(Hardware project source files)
+--

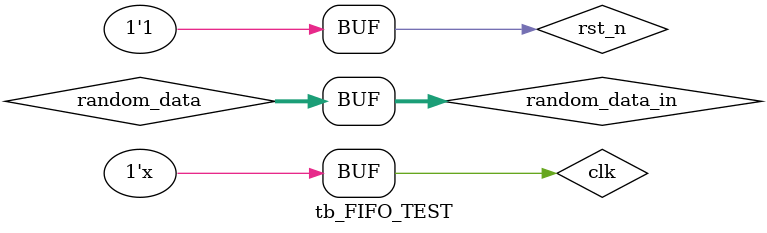
<source format=sv>

`timescale 1ns/1ps
module tb_FIFO_TEST (); /* this is automatically generated */

	reg clk;
	reg rst_n;

	initial begin
		clk = 1'd0;
		rst_n = 1'd0;
		#14
		rst_n = 1'd1;
	end

	always #10 clk <= ~clk;

	reg [15:0] random_data;
	reg [15:0] random_data_in;

	always@(posedge clk or negedge rst_n) begin
		if(~rst_n) begin
			random_data <= 16'd0;
		end else begin
			random_data <= {$random} % 256;
		end
	end

	assign random_data_in = random_data;

	// (*NOTE*) replace reset, clock, others
	FIFO_TEST inst_FIFO_TEST (.clk(clk), .rst_n(rst_n), .random_data(random_data_in));

	
endmodule

</source>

+--

> _What is expected_: Without any pictures, retype the records above exactly.

> _Exercise response_:
<source format=sv>

`timescale 1ns/1ps
module tb_FIFO_TEST (); /* this is automatically generated */

	reg clk;
	reg rst_n;

	initial begin
		clk = 1'd0;
		rst_n = 1'd0;
		#14
		rst_n = 1'd1;
	end

	always #10 clk <= ~clk;

	reg [15:0] random_data;
	reg [15:0] random_data_in;

	always@(posedge clk or negedge rst_n) begin
		if(~rst_n) begin
			random_data <= 16'd0;
		end else begin
			random_data <= {$random} % 256;
		end
	end

	assign random_data_in = random_data;

	// (*NOTE*) replace reset, clock, others
	FIFO_TEST inst_FIFO_TEST (.clk(clk), .rst_n(rst_n), .random_data(random_data_in));

	
endmodule

</source>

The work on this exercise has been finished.